Several committee members who participated in the decision, most of whom were granted anonymity to debate the private conversation, described feeling as in the event that they were being asked to disregard a serious predicament.

“There were a number of things that could have been said to clarify the situation. But that's not what we got. We were manipulated,” said Joe Salazar, a DNC member-elect from Colorado who participated in the decision. Gaslit is a term for manipulation or misleading.

Former Iowa Senator Tom Harkin, a Democrat who served with Biden within the Senate for twenty-four years, said in an email to supporters that the president's performance in the talk was “a disaster from which Biden cannot recover.”

Harkin suggested that Democratic senators in key elections and “perhaps all incumbent Democratic senators should write a letter to Biden asking him to release his delegates and resign so the convention can choose a new nominee,” in keeping with an email obtained by The Associated Press and first referenced Saturday in Iowa journalist Julie Gammack's “Iowa Potluck” column.
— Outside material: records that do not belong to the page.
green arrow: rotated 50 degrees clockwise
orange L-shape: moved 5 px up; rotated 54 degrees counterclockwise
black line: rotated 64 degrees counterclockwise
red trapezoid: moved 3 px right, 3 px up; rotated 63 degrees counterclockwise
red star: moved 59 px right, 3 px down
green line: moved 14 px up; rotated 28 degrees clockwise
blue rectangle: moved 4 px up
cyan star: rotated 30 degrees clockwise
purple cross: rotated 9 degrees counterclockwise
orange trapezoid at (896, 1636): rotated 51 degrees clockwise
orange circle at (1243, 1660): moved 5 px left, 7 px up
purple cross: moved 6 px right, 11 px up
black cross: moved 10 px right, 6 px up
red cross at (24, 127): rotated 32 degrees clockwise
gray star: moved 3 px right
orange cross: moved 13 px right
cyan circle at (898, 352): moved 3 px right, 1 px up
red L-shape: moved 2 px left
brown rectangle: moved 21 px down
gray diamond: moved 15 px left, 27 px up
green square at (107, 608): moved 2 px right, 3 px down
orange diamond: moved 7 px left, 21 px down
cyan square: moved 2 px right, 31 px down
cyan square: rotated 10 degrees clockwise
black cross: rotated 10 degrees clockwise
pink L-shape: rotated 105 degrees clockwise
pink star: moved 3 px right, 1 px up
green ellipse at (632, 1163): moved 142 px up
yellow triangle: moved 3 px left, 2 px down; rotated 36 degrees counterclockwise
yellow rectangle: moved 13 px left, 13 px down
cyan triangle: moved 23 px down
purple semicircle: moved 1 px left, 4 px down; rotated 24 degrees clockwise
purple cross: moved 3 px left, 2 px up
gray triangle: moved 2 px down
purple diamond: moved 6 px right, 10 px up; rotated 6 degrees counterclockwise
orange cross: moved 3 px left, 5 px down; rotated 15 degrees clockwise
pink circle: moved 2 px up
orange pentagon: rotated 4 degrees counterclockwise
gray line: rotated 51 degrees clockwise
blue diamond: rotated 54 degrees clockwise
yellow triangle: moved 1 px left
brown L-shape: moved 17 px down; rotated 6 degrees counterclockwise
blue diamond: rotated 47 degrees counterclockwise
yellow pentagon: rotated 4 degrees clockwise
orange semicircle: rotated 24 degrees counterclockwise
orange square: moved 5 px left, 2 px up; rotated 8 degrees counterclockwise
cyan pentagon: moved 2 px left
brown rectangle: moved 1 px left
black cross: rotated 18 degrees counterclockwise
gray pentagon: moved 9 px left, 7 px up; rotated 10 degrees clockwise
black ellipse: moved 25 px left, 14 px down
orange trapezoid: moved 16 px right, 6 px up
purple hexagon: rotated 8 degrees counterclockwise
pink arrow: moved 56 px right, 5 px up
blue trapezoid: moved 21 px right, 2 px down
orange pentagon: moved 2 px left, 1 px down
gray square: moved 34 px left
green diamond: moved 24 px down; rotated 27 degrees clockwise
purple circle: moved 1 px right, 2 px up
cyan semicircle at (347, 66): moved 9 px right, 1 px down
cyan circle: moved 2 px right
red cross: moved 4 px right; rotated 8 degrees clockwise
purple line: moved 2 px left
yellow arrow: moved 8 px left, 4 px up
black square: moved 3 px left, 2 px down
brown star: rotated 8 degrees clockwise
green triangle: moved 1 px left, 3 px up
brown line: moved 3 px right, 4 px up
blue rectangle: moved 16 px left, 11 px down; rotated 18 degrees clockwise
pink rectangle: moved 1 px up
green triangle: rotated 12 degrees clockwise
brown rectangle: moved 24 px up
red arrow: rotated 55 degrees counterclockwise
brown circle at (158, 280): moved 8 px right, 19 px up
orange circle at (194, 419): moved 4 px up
Harkin said a change “would revitalize the party at all levels and attract the attention of the general public who really want an alternative to Trump,” especially “independents, young voters and weak Democrats who could be re-energized.”

“These are dangerous times and more important than Joe Biden’s ego or desire to remain president,” Harkin concluded.

Supporters like Clyburn, whose support was crucial to Biden's victory within the 2020 South Carolina primary, pointed to the president's rally in North Carolina on Friday, where he appeared energetic and energetic – a stark turnaround from the previous evening.

“I know I'm not a young man anymore – that's for sure,” Biden said on the rally. “Folks, I don't walk as casually as I used to. I don't speak as fluently as I used to. I can't debate as well as I used to.”

“But I know what I know: I know how to tell the truth. I know right from wrong. And I know how to do this job. I know how to get things done. And I know, as millions of Americans know, that when you get knocked down, you get back up,” he said to thunderous applause.

Biden's team reported that the campaign has raised over $33 million since Thursday, with $26 million of that coming from smaller donations, including about half from first-time donors this election cycle. The campaign said Thursday was its best day for grassroots fundraising, while Friday, the day after the talk, was its second best.

Trump aides reported that the Republican raised over $8 million on Thursday evening alone.

Michael Tyler, communications director for Biden's campaign, said there had been “no” internal discussions about Biden's resignation, but in addition acknowledged that the president had a “bad night” on stage.

Clyburn and Graham appeared on CNN's “State of the Union” and Warnock appeared on NBC's “Meet the Press.”